• Extracted text
Signed-off-by: Davidlohr Bueso <dbueso@suse.de>
---

Hi, so I've rebased the patch against -tip, and has survived about a full day
of pistress pounding. That said, I don't have any interesting boxes available 
for performance tests, so I'm keeping the results I obtained originally; which
should obviously not matter. The other difference from the previous post was that
I've sprinkled READ/WRITE_ONCE around lock->owner, as now we're playing with it
without the wait_lock.

 kernel/Kconfig.locks            |  4 ++
 kernel/locking/rtmutex.c        | 83 ++++++++++++++++++++++++++++++++++-------
 kernel/locking/rtmutex_common.h |  2 +-
 3 files changed, 75 insertions(+), 14 deletions(-)

diff --git a/kernel/Kconfig.locks b/kernel/Kconfig.locks
index ebdb0043203a..e20790cdc446 100644
--- a/kernel/Kconfig.locks
+++ b/kernel/Kconfig.locks
@@ -227,6 +227,10 @@ config MUTEX_SPIN_ON_OWNER
 	def_bool y
 	depends on SMP && !DEBUG_MUTEXES && ARCH_SUPPORTS_ATOMIC_RMW
 
+config RT_MUTEX_SPIN_ON_OWNER
+       def_bool y
+       depends on SMP && RT_MUTEXES && !DEBUG_RT_MUTEXES && ARCH_SUPPORTS_ATOMIC_RMW
+
 config RWSEM_SPIN_ON_OWNER
        def_bool y
        depends on SMP && RWSEM_XCHGADD_ALGORITHM && ARCH_SUPPORTS_ATOMIC_RMW
diff --git a/kernel/locking/rtmutex.c b/kernel/locking/rtmutex.c
index 1ec0f48962b3..282a773d1563 100644
--- a/kernel/locking/rtmutex.c
+++ b/kernel/locking/rtmutex.c
@@ -54,13 +54,13 @@ rt_mutex_set_owner(struct rt_mutex *lock, struct task_struct *owner)
 	if (rt_mutex_has_waiters(lock))
 		val |= RT_MUTEX_HAS_WAITERS;
 
-	lock->owner = (struct task_struct *)val;
+	WRITE_ONCE(lock->owner, (struct task_struct *)val);
 }
 
 static inline void clear_rt_mutex_waiters(struct rt_mutex *lock)
 {
-	lock->owner = (struct task_struct *)

• Tasks to carry out
a) List the file paths that the summary of the rtmutex patch reports as changed.
b) Echo everything in the rtmutex patch from "Signed-off-by: Davidlohr Bueso" down to "without the wait_lock.".
c) Answer these questions about the rtmutex patch, one per line:
(i) About how long did the rebased patch survive pistress testing?
(ii) How many insertions does the change summary report?
(iii) What default boolean value is given to the new RT_MUTEX_SPIN_ON_OWNER option?

• Data under study
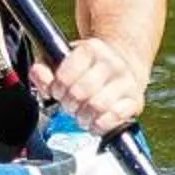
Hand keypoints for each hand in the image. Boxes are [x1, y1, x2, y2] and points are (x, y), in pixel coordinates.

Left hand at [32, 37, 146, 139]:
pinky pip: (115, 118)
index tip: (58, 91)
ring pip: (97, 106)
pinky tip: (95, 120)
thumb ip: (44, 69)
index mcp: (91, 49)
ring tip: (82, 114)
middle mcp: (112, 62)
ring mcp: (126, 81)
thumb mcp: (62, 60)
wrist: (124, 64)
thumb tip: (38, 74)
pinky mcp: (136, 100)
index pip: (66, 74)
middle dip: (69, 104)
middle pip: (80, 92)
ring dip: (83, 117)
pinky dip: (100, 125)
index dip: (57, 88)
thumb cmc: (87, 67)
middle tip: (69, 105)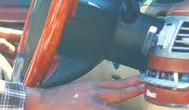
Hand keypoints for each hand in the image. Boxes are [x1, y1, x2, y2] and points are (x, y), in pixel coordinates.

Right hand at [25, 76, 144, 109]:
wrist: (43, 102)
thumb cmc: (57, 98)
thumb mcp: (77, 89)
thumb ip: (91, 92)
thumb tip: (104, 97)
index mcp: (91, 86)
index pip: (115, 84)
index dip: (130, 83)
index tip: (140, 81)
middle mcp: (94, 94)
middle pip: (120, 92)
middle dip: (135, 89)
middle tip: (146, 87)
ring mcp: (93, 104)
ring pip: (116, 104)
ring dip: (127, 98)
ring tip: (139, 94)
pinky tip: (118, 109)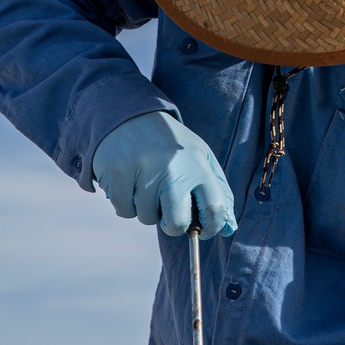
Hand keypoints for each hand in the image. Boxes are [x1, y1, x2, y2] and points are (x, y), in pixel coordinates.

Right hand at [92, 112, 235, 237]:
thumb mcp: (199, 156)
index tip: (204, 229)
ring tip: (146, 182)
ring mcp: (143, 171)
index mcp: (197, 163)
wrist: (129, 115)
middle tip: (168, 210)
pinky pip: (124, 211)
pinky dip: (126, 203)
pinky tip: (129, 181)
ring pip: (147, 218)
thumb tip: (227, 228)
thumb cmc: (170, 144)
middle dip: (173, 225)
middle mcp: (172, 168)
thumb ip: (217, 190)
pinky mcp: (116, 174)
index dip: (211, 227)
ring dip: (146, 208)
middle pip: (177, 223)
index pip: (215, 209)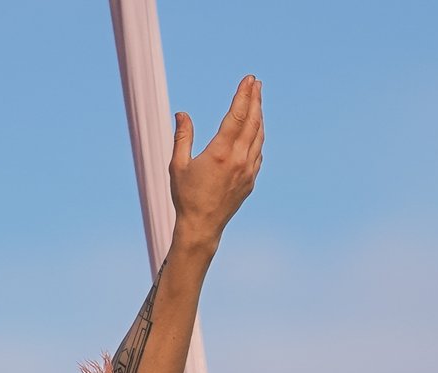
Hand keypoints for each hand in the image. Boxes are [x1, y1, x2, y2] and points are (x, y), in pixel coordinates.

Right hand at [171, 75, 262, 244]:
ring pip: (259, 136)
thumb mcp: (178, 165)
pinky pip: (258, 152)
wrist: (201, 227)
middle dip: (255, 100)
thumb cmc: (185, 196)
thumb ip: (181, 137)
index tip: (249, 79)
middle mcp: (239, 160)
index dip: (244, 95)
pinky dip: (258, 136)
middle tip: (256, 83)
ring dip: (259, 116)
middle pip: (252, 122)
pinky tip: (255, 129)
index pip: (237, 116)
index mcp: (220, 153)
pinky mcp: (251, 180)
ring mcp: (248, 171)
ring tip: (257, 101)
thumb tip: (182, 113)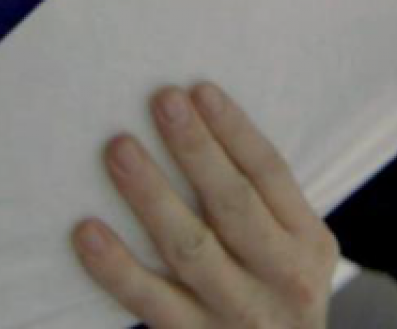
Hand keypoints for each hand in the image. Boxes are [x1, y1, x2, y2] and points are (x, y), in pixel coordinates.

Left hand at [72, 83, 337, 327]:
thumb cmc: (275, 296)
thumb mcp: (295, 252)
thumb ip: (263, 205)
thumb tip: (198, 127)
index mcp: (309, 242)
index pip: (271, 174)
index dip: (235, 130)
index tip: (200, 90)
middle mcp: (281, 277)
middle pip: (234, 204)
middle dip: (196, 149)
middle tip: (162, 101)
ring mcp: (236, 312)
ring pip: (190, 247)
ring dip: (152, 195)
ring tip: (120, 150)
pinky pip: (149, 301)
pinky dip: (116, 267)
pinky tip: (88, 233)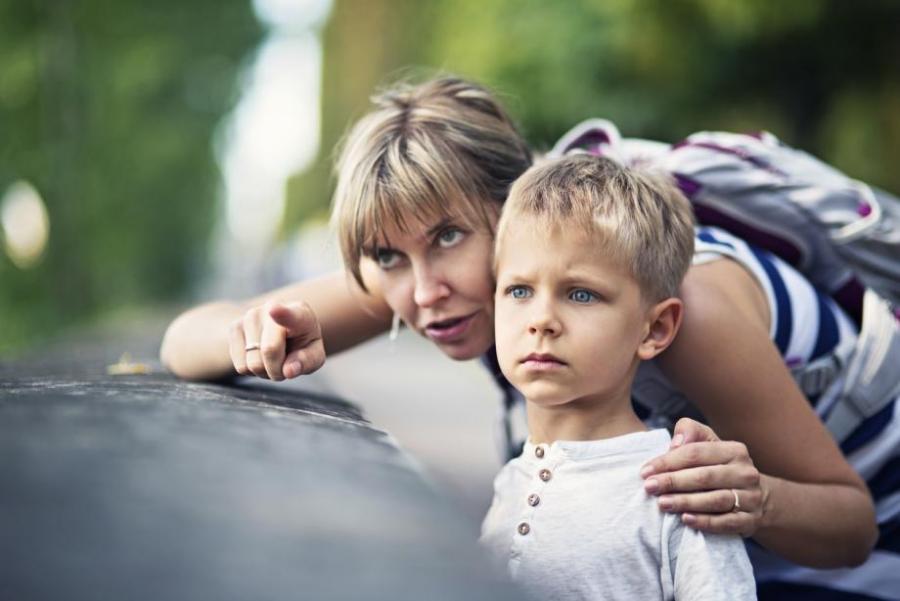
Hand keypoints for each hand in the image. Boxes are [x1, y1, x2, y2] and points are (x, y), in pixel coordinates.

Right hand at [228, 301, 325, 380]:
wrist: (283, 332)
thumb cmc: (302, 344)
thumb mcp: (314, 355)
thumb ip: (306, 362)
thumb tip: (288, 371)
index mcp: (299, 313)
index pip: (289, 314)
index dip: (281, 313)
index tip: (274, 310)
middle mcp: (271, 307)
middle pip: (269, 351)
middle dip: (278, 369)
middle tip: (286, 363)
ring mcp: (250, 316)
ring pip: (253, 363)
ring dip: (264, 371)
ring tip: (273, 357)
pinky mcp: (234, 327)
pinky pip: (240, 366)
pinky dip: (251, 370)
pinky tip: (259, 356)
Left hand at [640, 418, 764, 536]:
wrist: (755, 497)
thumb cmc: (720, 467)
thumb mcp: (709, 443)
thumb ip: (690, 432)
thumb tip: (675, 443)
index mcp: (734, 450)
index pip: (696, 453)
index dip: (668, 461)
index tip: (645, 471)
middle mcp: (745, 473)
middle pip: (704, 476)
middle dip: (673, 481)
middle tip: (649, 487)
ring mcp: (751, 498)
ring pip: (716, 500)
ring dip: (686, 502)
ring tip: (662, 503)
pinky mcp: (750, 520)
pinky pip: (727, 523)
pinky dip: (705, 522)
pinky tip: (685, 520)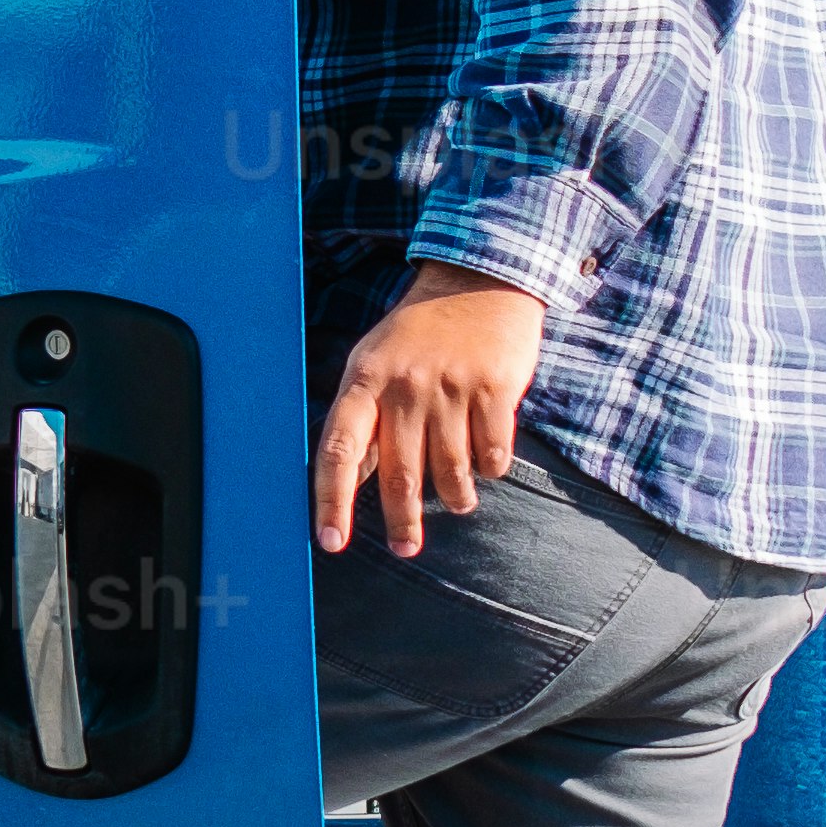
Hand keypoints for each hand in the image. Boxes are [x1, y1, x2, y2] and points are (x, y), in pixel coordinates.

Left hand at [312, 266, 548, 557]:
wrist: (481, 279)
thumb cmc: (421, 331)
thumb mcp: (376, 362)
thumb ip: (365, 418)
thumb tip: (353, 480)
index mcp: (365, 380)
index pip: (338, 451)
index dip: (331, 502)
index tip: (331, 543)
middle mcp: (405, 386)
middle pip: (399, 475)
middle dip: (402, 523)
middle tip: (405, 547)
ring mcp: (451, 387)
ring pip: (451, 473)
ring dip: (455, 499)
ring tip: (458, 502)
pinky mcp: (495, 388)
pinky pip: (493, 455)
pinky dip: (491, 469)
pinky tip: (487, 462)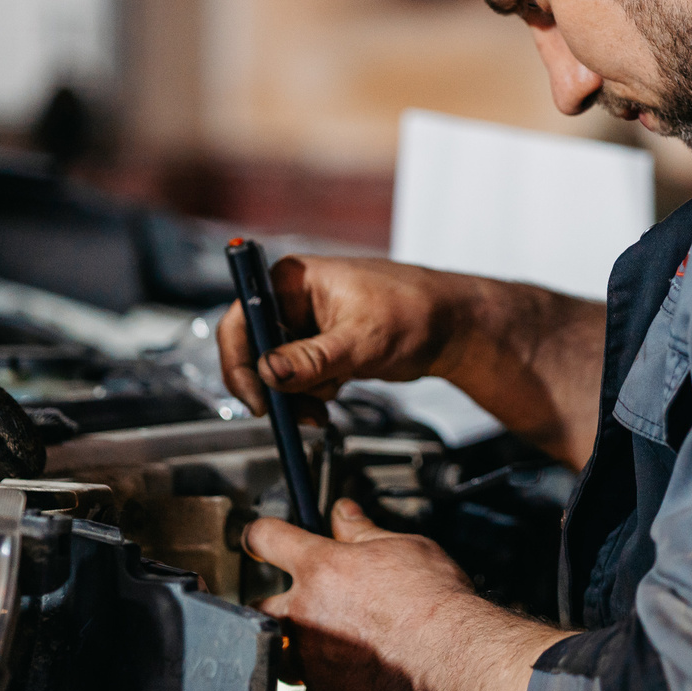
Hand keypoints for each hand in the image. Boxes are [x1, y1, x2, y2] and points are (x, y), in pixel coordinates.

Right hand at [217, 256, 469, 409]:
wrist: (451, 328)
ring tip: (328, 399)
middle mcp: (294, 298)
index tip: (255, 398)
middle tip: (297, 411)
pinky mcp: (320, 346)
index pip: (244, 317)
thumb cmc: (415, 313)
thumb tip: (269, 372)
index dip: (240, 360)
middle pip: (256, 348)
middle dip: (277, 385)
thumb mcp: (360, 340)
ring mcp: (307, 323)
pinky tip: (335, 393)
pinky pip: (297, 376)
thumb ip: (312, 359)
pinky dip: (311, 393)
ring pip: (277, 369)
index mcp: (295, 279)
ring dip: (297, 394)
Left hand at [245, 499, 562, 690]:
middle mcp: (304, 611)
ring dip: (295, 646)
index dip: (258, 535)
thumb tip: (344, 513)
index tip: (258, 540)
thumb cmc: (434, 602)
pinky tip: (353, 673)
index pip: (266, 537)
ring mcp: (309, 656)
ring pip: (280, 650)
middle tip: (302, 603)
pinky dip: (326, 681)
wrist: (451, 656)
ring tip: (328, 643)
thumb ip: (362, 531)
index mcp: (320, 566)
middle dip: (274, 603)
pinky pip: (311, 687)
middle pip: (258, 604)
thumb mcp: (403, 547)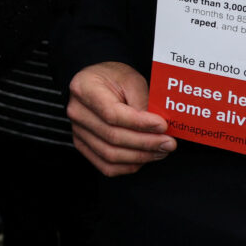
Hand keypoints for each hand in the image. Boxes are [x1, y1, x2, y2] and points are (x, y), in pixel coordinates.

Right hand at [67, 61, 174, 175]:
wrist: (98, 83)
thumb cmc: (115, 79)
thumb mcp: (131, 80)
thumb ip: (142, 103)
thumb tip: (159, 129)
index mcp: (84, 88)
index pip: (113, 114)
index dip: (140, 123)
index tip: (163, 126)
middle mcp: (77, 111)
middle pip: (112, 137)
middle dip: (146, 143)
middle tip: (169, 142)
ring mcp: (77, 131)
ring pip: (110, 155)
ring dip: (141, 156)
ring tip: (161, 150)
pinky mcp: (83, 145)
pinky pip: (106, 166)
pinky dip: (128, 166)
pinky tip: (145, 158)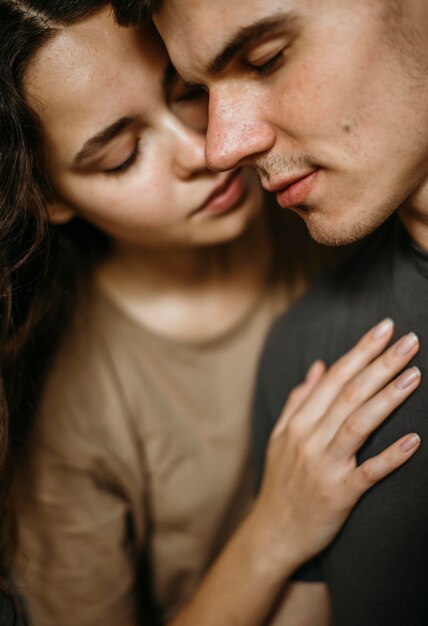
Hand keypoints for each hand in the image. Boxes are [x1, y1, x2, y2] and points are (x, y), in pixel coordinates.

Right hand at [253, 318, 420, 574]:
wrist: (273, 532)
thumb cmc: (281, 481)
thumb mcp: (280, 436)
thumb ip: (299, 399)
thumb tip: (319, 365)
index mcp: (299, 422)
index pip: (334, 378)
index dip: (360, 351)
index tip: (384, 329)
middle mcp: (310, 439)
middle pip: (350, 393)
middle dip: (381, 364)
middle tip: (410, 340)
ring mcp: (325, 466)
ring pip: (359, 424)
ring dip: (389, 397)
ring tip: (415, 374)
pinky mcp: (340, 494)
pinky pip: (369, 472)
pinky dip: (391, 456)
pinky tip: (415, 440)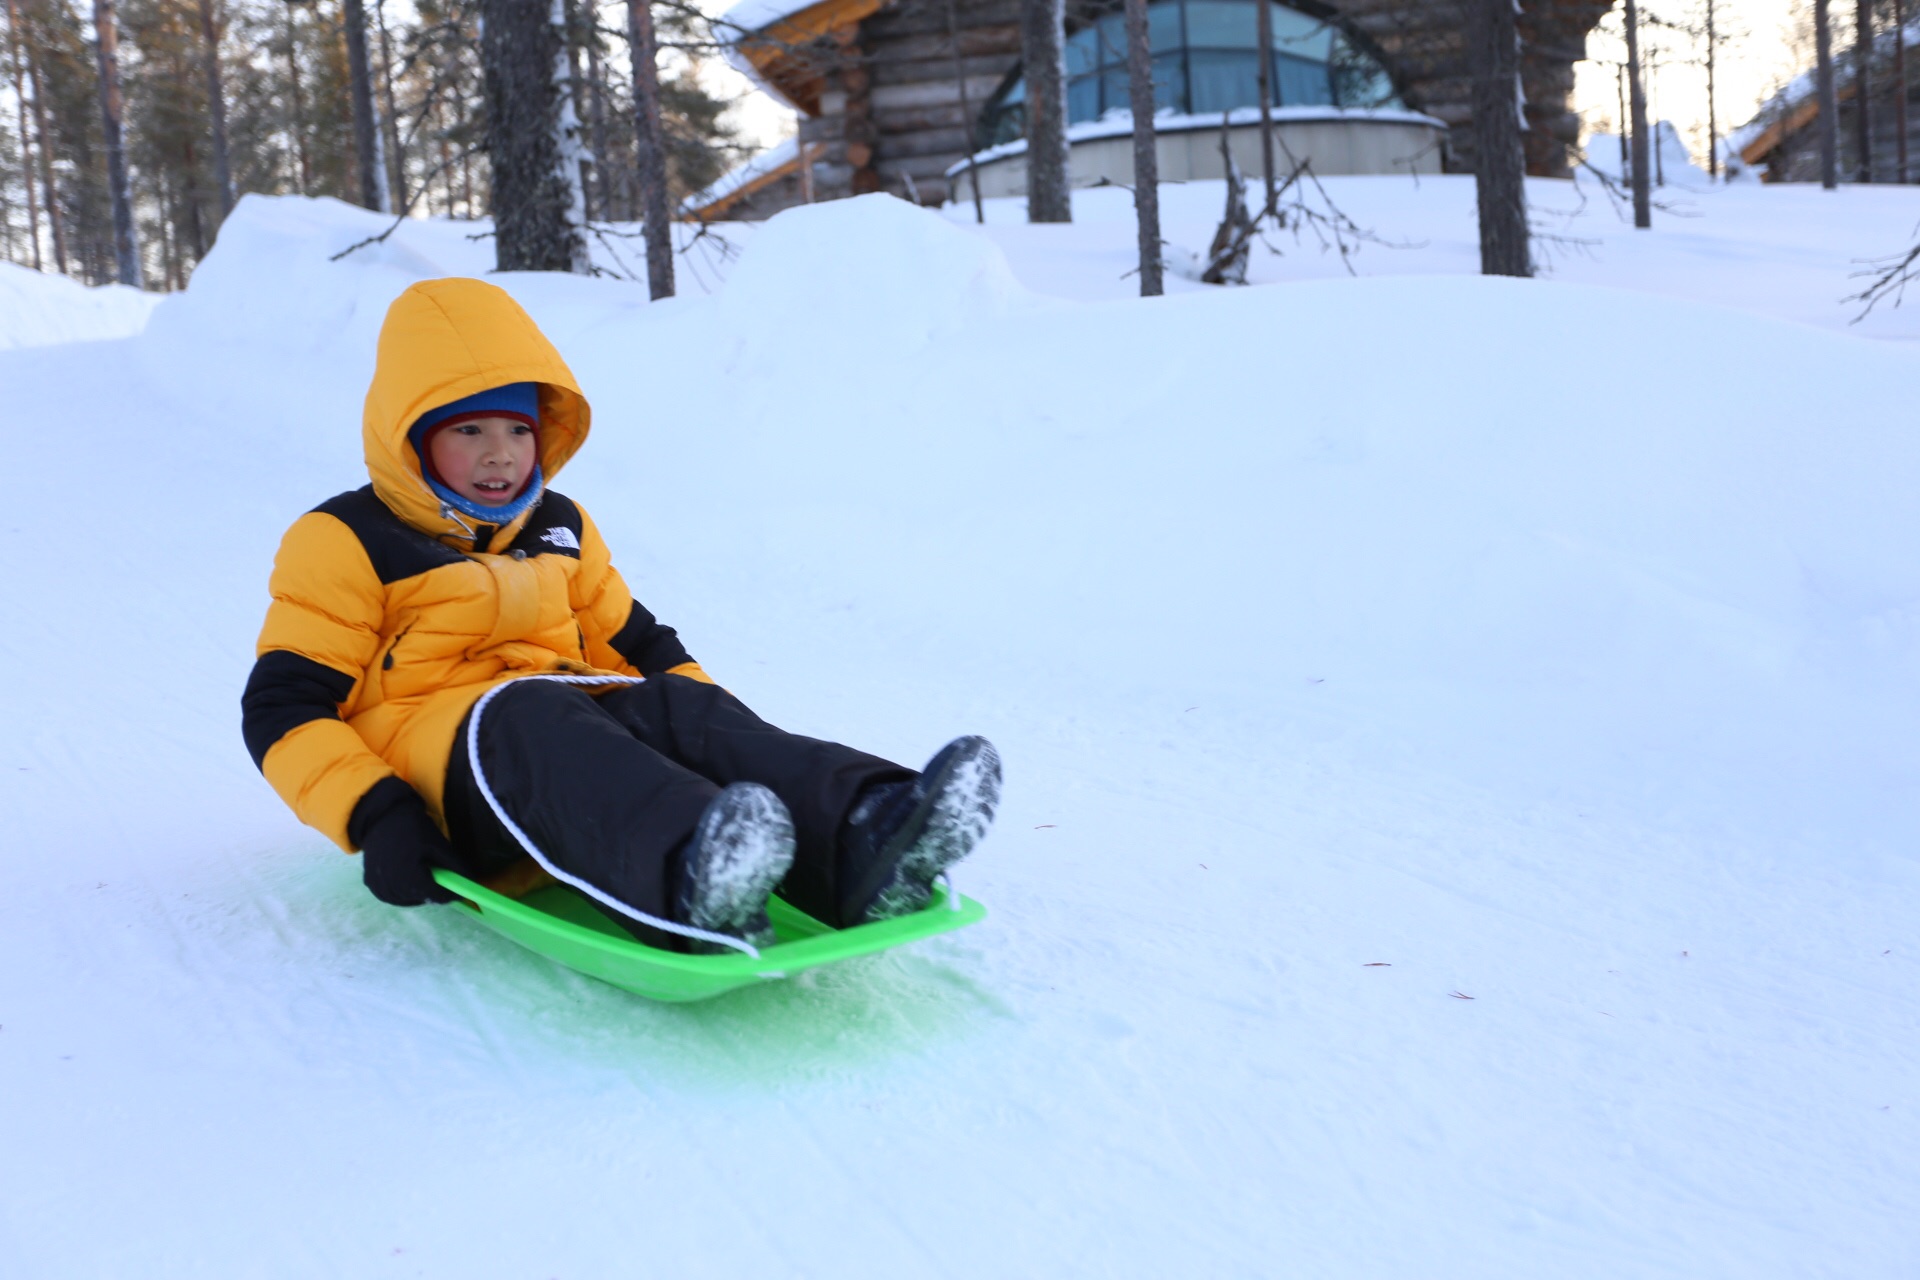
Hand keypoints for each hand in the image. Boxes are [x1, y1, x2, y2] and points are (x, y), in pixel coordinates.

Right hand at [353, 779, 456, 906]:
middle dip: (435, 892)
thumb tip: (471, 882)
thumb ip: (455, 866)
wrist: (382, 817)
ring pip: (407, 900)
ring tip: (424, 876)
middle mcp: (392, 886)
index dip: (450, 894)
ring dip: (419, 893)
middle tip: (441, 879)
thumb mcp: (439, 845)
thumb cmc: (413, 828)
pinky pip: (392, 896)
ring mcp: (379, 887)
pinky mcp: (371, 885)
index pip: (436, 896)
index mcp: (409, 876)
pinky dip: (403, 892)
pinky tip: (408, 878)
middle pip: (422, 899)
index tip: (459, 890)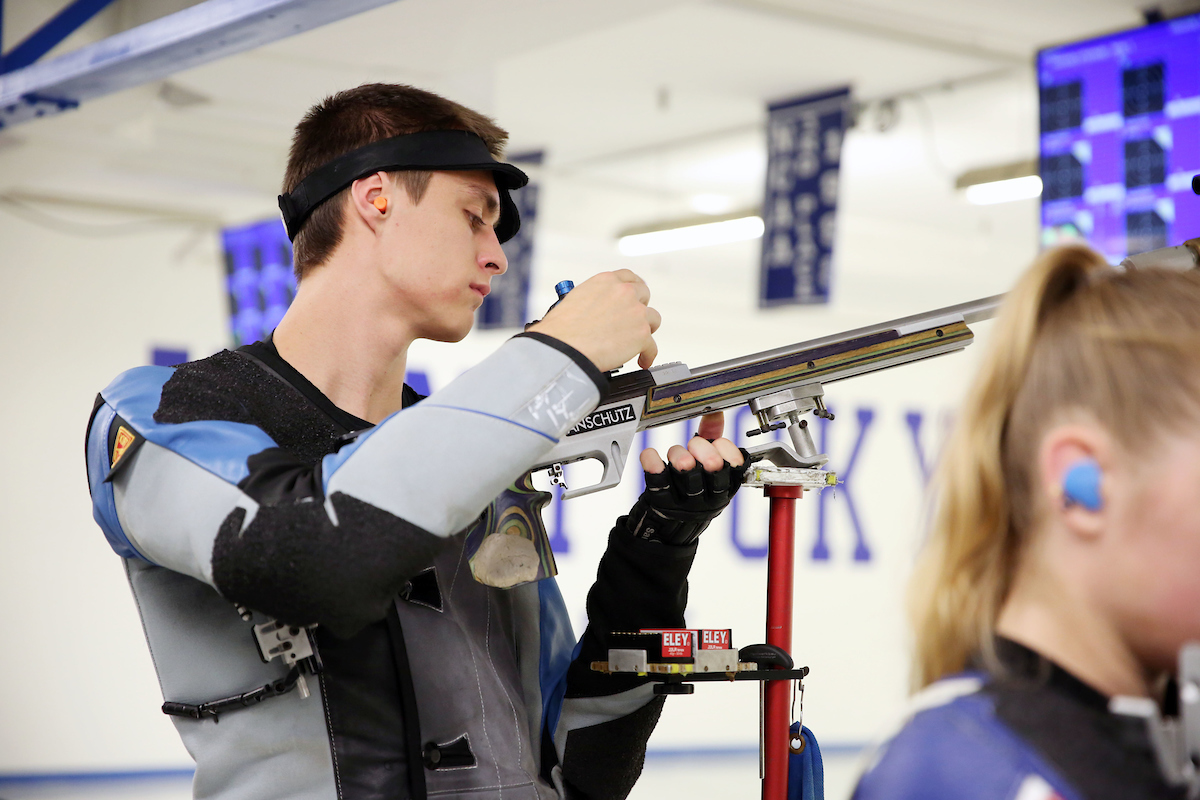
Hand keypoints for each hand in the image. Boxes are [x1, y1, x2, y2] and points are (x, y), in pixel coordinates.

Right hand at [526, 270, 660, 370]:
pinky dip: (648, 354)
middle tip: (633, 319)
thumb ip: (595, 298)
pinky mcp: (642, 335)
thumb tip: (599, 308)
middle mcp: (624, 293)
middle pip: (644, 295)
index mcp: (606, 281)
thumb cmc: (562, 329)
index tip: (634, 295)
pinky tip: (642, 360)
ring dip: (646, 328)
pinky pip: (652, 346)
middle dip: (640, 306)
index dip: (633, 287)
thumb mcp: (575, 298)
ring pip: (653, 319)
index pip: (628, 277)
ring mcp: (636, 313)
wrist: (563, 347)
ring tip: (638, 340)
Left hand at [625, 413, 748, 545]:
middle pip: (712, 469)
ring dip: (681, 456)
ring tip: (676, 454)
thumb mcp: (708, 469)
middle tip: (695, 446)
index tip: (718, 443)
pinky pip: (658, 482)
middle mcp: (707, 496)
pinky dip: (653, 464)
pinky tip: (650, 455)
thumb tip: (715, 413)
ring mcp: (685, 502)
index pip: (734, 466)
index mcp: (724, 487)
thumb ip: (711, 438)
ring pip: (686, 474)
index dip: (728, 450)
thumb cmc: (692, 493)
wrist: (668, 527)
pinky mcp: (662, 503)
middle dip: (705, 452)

• Answers to each task
a)
kernel/Kconfig.locks
kernel/locking/rtmutex.c
kernel/locking/rtmutex_common.h

b)
Signed-off-by: Davidlohr Bueso <dbueso@suse.de>
---

Hi, so I've rebased the patch against -tip, and has survived about a full day
of pistress pounding. That said, I don't have any interesting boxes available 
for performance tests, so I'm keeping the results I obtained originally; which
should obviously not matter. The other difference from the previous post was that
I've sprinkled READ/WRITE_ONCE around lock->owner, as now we're playing with it
without the wait_lock.

c)
(i) About a full day.
(ii) 75 insertions.
(iii) y